Une question percutante sur les Luxleaks : « Confier à quelqu’un qui a été ministre des finances pendant 18 ans du plus grand paradis fiscal en Europe la mission de lutter contre l’évasion fiscale, est-ce que ce ne serait pas finalement un petit peu comme désigner chef de police un braqueur de banque? » Et Juncker de faire montre de tout son immense talent politique, en neutralisant d’une blague l’attaque personnelle « On dit souvent que les braqueurs et les braconniers constituent dans les services de police les meilleurs éléments« . Puis il s’en prend gentiment à « la condescendance française » et renverse les rôles. « Chaque pays en Europe est le paradis fiscal de son voisin » et il l’enjoint d’enquêter sur les tax rulings de l’Etat français, en l’avertissant que ce qu’elle va trouver ne lui fera pas plaisir. Il explique ensuite ensuite la politique de la Commission qui est que les profits doivent être taxés là où ils sont générés et prend l’exemple d’Apple.
Enfin sur Barroso, auquel nous nous intéressons fort en ce moment, une question merveilleuse. Ecartant la question personnelle de Barroso malgré ses doutes sur ce que Barros approte à Goldman Sachs, dont Juncker précise que beaucoup de gens les partagent même s’il pense que c’est un « type honnête », Mme Birbes prend appui sur la méthode de communication Juncker qui consiste à ne pas toujours dire les chose mais à les faire entendre pour contenter tout le monde. Ce dernier avait déclaré au Soir qu’il n’avait pas de problème à ce que Barroso rejoigne une banque, mais « pas celle-là ». Pourquoi? Ici Juncker met tout sur la crise de 2008 et les quelques banques qui ont été systémiques, mais il se lance dans une intéressante digression sur le fonctionnement en sens inverse des anciens banquiers rejoignant le monde public, selon lui parfaitement légitime et sur lequel personne ne s’interroge jamais. Il nous semblait au contraire que le cas d’Henry Paulson, président de Goldman Sachs puis Secrétaire d’Etat américain au moment de la crise a fait l’objet de beaucoup de commentaires, de même que celui de M Draghi, désormais très respecté mais dont l’arrivée à la BCE avait fait tousser. On se demande ici si Jean-Claude Juncker est maladroit ou si, dans son insistance sur ce point, il cherche à commencer à poser le problème systémique non pas des recrutements individuels, mais de la pluralité de recrutements et de placement d’ancien responsables par un acteur économique puissant?

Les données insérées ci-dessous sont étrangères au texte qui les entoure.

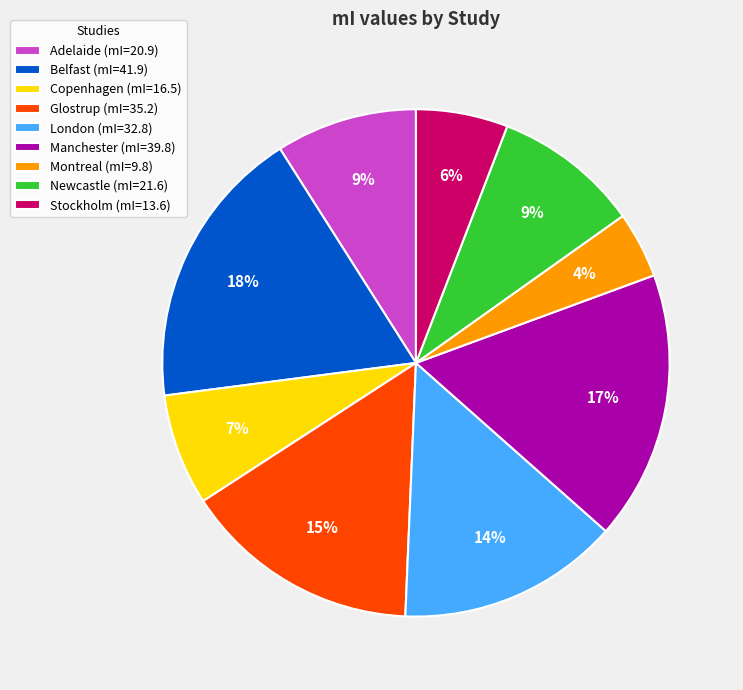

What percentage is the Belfast slice, to the nearest percent?

18%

« (Youtube a identifié que c’est Jean-Claude Juncker, désolé M Van Rompuy) » cela fait bientôt deux ans que c’est Donald Tusk le président du conseil européen …

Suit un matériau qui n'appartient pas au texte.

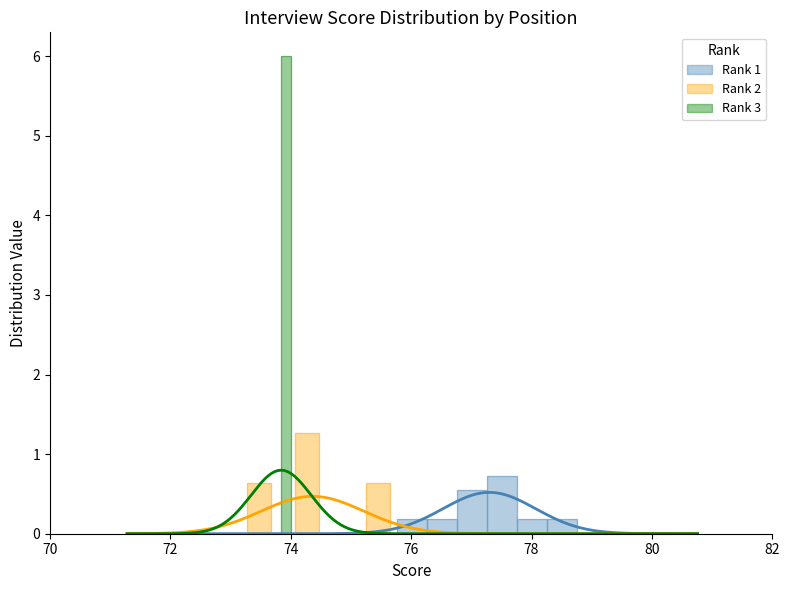

In 面试成绩, how many points are lower than both neighbors (excluding endpoints)?

4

C’était du second degré sur Tusk, mais j’admets à la relecture que ce n’est clair que pour moi.
Merci à S l’E de retransmettre cette interview qui, dans son registre, est un modèle du genre. JCJ s’y montre ouvert, naturel et pertinent (et, incidemment, en pleine forme …). Il marque sans doute « un point » sur la question de la transparence de la Commission ainsi que sur la comparaison avec les pratiques en vigueur dans certains États membres dont la France. Sur le fond, chacun appréciera en fonction de ses (pré)convictions. JGG
Bof. J’ai trouvé l’interview très quelconque. Questions vagues, réponses vagues. Quant aux mises en garde, pas de quoi grimper au rideau puisque l’interview « non censurée » a été diffusée au final par YouTube. Du buzz équivalent à une tempête dans un verre d’eau.
Juncker est somme toute décevant. Pas très politique, pas très volontaire.